- **Excerpt to read**:
┄┄┄┄┄┄
Therefore, it is necessary to evaluate all these factors together, with the best available scientific evidence, for decision making. Recent scientific evidence indicates that the evolution of surgical instruments, less invasive surgical techniques, and the quality of sutures in the last two decades has positively converged to the periodontal plastic surgery results. Chambrone & Pini Prato13 and systematic reviews31 considered high scientific quality by the 2015 American Academy of Periodontology Workshop, support the evidence that the complete root coverage is directly related to the gingival recession depth (cervicoapical length) and to techniques that use CTG, considered the gold standard procedure due to its morphogenetic characteristics. Though, some factors limit its usage, such as the patient’s refusal to undergo a second surgical site to obtain the CTG. Therefore, alternative strategies are necessary in cases where it is not possible to use it. PRF is one option due to its regenerative and fibro-promotion properties, and the ability to induce the formation of new fibroblasts when the receptor area presents a band of keratinized tissue.
┄┄┄┄┄┄
- **Data excerpts**:
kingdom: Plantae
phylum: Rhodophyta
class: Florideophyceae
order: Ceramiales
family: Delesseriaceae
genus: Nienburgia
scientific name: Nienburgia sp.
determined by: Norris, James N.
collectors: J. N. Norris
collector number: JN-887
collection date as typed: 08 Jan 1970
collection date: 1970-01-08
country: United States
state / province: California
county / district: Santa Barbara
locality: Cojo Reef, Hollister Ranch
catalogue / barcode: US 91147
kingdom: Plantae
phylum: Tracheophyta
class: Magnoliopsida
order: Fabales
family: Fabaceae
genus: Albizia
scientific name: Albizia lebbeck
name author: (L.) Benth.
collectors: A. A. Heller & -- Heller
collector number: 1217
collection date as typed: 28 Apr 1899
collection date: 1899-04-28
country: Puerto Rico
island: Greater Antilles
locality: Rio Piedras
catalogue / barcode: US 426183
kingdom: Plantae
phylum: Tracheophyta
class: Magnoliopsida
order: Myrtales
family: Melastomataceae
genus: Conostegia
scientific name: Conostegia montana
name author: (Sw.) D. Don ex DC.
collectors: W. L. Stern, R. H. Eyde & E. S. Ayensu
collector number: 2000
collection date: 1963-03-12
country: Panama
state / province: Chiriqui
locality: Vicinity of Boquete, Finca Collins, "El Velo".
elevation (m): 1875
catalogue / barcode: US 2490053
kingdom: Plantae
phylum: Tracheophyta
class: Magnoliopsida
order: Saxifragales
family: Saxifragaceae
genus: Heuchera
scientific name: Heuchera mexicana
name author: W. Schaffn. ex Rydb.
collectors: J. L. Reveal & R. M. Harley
┄┄┄┄┄┄
- **Tasks and exercises**:
1 - In the excerpt on periodontal plastic surgery, what factor limits the use of CTG?
2 - Write what comes next in the excerpt on periodontal plastic surgery, picking up after its final sentence.

- **Responses in order**:
1 - The patient's refusal to undergo a second surgical site to obtain the CTG.

2 -
However, in the present study, the increase in gingival thickness and the gain in keratinized tissue are restricted to the cases treated with CTG. Within the limitation of the present study, both grafts (PRF and CTG) used for root coverage of Miller class I and II gingival recessions showed favorable results. There was a significant reduction in the extent of the recession in both groups, with no statistically significant difference between them after three months; however, after six months, the results were significantly favorable to the CTG group. The average percentage of coverage was 84.3% for the CTG group and 63.4% for the PRF group. The percentage of sites with complete coverage was 55.2% for the CTG group and 33.3% for the PRF group. Regarding the attached gingiva, the PRF group is associated with significantly gain. The tomographic results of gingival thickness showed that there was no significant difference in gingival thickness for the PRF group, while CTG promoted a significant increase in gingival thickness after six months. Although several randomized clinical trials have been carried out to find tissue substitutes for the CTG in the treatment of gingival recessions, CTG remains the gold standard due to its biological and morphological characteristics. These properties are seen in the postoperative period, in which a thicker, denser, and keratinized gingival tissue is observed.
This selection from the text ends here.